Visualizing A* Search in action (I got really into Search Algorithms in the summer)
Place your obstacles (3rd image), and press space to visualize the A* algorithm in action (4th image)
Pathfinding algorithms seek to find the shortest path between points A and B. This program visualizes the A-Star pathfinding algorithm in action, into a 2D grid, where movements from one node to another (up, down, left or right) have a cost of 1.
A-Star Search is arguably the best pathfinding algorithm; it uses heuristics to guarantee the shortest path much faster than Dijkstra's Algorithm.
At each iteration of its main loop, A* figures out which of its paths to extend. It does so based on the cost of a path and the estimated cost required to extend this path all the way to the goal.

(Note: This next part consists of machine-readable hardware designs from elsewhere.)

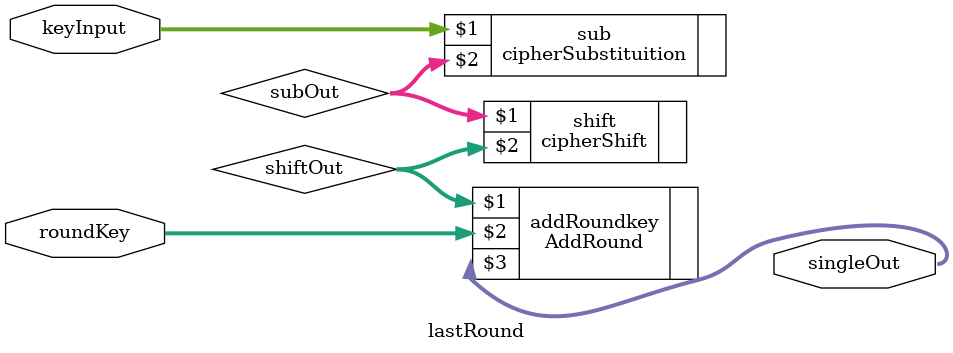
<source format=v>
`timescale 1ns / 1ps
module lastRound(
	input[127:0] keyInput,
	input[127:0] roundKey,
	output[127:0] singleOut
    );
   wire[127:0] subOut;
	wire[127:0] shiftOut;
	cipherSubstituition sub(keyInput,subOut);
	cipherShift shift(subOut,shiftOut);
	AddRound addRoundkey(shiftOut,roundKey,singleOut); 
	

endmodule

</source>
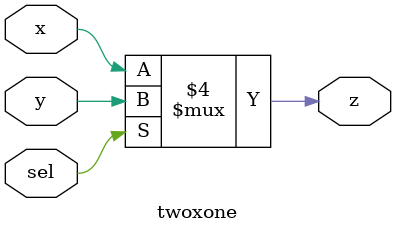
<source format=v>
`timescale 1ns / 1ps


module fourmux_by_2mux(
    input a,
    input b,
    input c,
    input d,
    input [1:0] sel,
    output  y
    );
    
    wire temp1;
    wire temp2;
    
    twoxone mux1(a,b,sel[0],temp1);
    twoxone mux2(c,d,sel[0],temp2);
    twoxone mux3(temp1,temp2,sel[1],y);
    
    endmodule
    
    module twoxone(input x,y,sel,output reg z);
    
    always@(*)
    begin
        if(sel==1'b1) z=y;
        else z=x;
    end
    endmodule
    

</source>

Specifically, A-Star selects the path that minimizes f(n)=g(n)+h(n)
... where n is the next node on the path, g(n) is the cost of the path from the start node to n, and h(n) is a heuristic function that estimates the cost of the direct path from n to the goal.
In the worst case, the A-star algorithm travels all the edges to reach Point B from Point A. So the worse case time complexity is O(VlogV) — where V is the number of vertices in the graph — since it implements a Priority Queue to figure out which node to progress next.
Further, in the worse case, we can have all the edges inside the open list Priority Queue, so the required extra space in the worst case is O(V), where V is the total number of vertices.
The space complexity of A* is roughly the same as that of all other graph search algorithms, as it keeps all generated nodes in memory. In practice, this turns out to be the biggest drawback of A* search, leading to the development of memory-bounded heuristic searches, such as Iterative deepening A*, memory bounded A*, and SMA*.